Not sure what you need, maybe an example of home usage with archived photos/videos and /home.

Archived photos Is typically a lot of small files, so you don’t want to backup that too often, backup every week, Min 4, max 20, in case there’s not enough space, it would be reduced to 1 month of data, to avoid that, archive every month for 4 month. worst case is now you have 4 weekly backup + 4 monthly backup.

/Home needs more frequent updates, so backup every day, min 14, max 30, archive every week for 1 month , every month for 4 month.

Video files aren’t that important and space consuming, so backup every day, keep min 2 , max 20. If there’s a need for a lot of space , it will delete almost all the videos but the most 2 recent one.

incremental or full, you don t care too much, set full every 90 days, and keep min 1 incremental, max 10

davidh1968 · July 16, 2020, 2:56am

hi again orogor,

So I did a second full last night and despite it looking like it was going all ok, it dis end up just filling the drive and failing when it ran out of space…

So I’m really at a loss as to what to specify as the rules for backup/archive.

Essentially all I want to do is be able to restore a complete directory on my file server in case of disk failure etc. This is essentially /Media and it around 7Tb

So I thought that all I needed so specify was a full backup to set the baseline, then a series of incrementals looking for and backing up new on the file.

I’m concerned about specifying a backup interval for “Full File Backups”, it seems that when that comes around, it backups all the files and just blows the disk space away on the urBackup server… just as it happended last night when I manually ran a second Full file Backup…

Totally lost…

orogor · July 16, 2020, 9:46am

I think i noticed something a bit like this. That a full need some additional temp space to be processed.

I am not sure you need the full size as temp space, maybe it’s more because urbackup download all the files, and process them in parallel. In case of a full, there’s more files in the temp space waiting to be processed (number on the right in activities page, can be high if the db isn t on ssd).

Workaround could be to split the 7TB in maybe 4 different backups using virtual clients, so you don’t overflow your 11TB of storage with temp space.

→ Directions:
1 > In the forum thread, how much total storage is mentioned for the backup server?
2 > Rewrite the forum thread from "So I did a second" to "rules for backup/archive.", putting "disk" in place of "drive".
3 > Write what follows the final sentence of the forum thread.

→ Excerpted records:
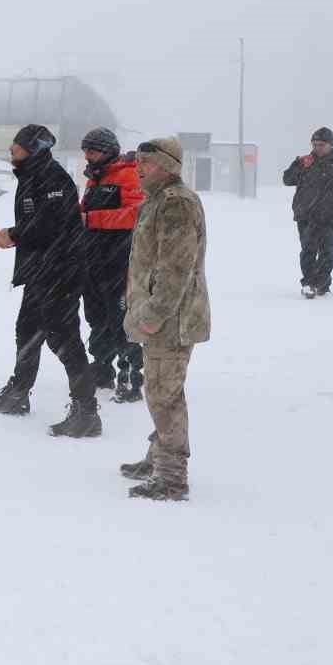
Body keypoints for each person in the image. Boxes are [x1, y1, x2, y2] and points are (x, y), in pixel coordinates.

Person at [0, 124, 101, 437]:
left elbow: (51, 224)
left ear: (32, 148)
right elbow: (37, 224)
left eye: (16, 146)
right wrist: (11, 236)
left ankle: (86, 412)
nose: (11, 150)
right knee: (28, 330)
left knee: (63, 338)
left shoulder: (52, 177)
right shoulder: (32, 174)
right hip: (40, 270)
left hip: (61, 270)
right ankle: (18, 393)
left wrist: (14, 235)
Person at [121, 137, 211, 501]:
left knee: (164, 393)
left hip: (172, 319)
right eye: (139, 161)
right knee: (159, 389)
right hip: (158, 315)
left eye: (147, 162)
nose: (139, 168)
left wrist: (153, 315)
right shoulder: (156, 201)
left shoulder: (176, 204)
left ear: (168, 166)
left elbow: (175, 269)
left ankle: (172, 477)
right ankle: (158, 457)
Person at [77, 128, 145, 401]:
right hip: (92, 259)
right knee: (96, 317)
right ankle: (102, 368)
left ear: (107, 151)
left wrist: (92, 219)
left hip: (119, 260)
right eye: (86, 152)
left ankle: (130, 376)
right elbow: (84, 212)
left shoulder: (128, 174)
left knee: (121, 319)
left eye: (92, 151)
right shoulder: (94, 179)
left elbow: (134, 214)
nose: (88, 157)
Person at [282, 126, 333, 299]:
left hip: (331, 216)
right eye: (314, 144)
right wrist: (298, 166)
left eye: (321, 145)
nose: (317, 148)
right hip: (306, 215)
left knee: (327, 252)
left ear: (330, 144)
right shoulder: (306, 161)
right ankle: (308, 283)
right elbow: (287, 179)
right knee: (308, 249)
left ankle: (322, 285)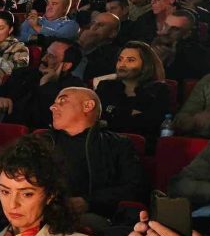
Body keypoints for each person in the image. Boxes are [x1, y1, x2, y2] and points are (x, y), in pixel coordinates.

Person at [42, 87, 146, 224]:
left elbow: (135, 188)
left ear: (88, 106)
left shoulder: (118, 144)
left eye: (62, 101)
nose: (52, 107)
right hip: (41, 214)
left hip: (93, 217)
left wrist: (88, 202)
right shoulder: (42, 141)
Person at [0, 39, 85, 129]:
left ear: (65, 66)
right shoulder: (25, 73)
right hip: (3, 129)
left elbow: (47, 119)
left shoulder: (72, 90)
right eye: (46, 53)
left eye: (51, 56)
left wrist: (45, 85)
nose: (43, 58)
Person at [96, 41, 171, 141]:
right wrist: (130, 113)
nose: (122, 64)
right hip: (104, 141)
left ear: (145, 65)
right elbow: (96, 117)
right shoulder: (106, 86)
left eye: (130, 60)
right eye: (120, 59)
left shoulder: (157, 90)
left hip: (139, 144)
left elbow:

* * *

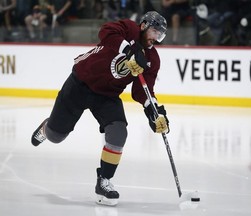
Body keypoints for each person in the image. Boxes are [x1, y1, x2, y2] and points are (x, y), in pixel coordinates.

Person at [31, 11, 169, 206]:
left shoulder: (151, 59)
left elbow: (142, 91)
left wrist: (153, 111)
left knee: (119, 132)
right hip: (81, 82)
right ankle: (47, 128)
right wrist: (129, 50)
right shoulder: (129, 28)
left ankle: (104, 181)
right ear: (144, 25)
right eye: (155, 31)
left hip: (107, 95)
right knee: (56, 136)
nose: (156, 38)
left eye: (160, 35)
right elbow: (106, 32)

→ Answers given:
1 > 11TB

2 >
So I did a second full last night and despite it looking like it was going all ok, it dis end up just filling the disk and failing when it ran out of space…

So I’m really at a loss as to what to specify as the rules for backup/archive.

3 >
Could also ask @uroni if my theory is right or if it’s possible to throttle the backups if more than a certain size or a certain number of files is waiting to be processed (i can get >10M on some servers/clients)

davidh1968 · July 16, 2020, 10:23pm

Thanks orogor, I might see what theychip in directly on the topic.

For now I’ve gone back to basics using cron, rsync and password less ssh on Linux which is ok.

eg.

running at 00:00 daily via cron:

 rsync -arvh -e  ssh  root@domain:/Files1/ /backup/domain/Files1/

and then to manage retention and deletion of files removed from the source I just:

 add the --delete flag

say each fortnight via cron or manually run.

But, I would be nice to get the behaviour easily managed with urBackup as I do like many aspects of it.

For instance, one thing the above can’t do well is saving different versions of the same file name at multiple intervals with each day which I could manage with an incremental schedule in urBackup. And, like my rsync method, the files on the “backup” server are accessible directly which I also like.

I’ll do some experiments with the virtual clients, maybe that’s the answer in managing the queues and processing on the server.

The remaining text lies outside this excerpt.